Every day I praise the Lord that I was blessed to not live in in the commie, pinko, Marxist - Stalinist areas of California, New York, New Jersey and most of New England. Folks, the 4th Amendment is gone and they are working like crazy to chip away an the 1st and 2nd Amendments. Free speech "zones," proposed rules against criticizing islam, the concept of "Hate Speech, the obvious misunderstanding of the definition of "infringed," and more ........ has this nation gone nucking futs???? I'll keep my guns and fire them when I want and I'll say what ever I damn well please. Excuse my mini rant.


----------



## Slippy (Nov 14, 2013)

oldgrouch said:


> Every day I praise the Lord that I was blessed to not live in in the commie, pinko, Marxist - Stalinist areas of California, New York, New Jersey and most of New England. Folks, the 4th Amendment is gone and they are working like crazy to chip away an the 1st and 2nd Amendments. Free speech "zones," proposed rules against criticizing islam, the concept of "Hate Speech, the obvious misunderstanding of the definition of "infringed," and more ........ has this nation gone nucking futs???? I'll keep my guns and fire them when I want and I'll say what ever I damn well please. Excuse my mini rant.


Amen Sir!


----------



## PaulS (Mar 11, 2013)

The Supreme court has already ruled that laws that demand guns to be locked away or unloaded is unconstitutional. They made that decision for New York and DC. We are commanded to ignore any unconstitutional act. (any unlawful act cannot be a law)

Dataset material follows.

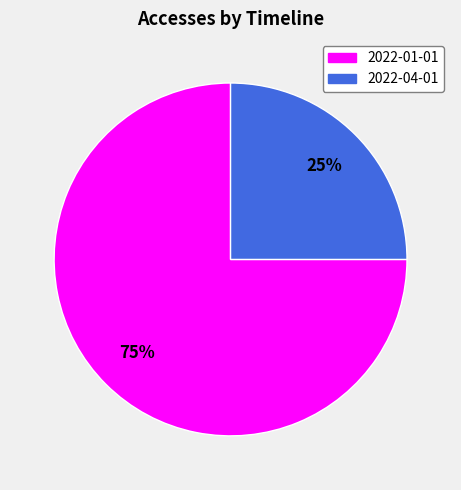

What is the ratio of the value at 2022-04-01 to the value at 2022-01-01?

0.3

So, if you live in commiefornia - ignore it!


----------



## 6811 (Jan 2, 2013)

so when this nonsense becomes law, who and how is this law going to be enforced. the cops are going to go in the peoples homes to check and see if the guns are locked? how does this shit work?


----------



## bigdogbuc (Mar 23, 2012)

It, like many other gun laws in Commiefornia, will eventually be found unconstitutional by the 9th Circuit.


----------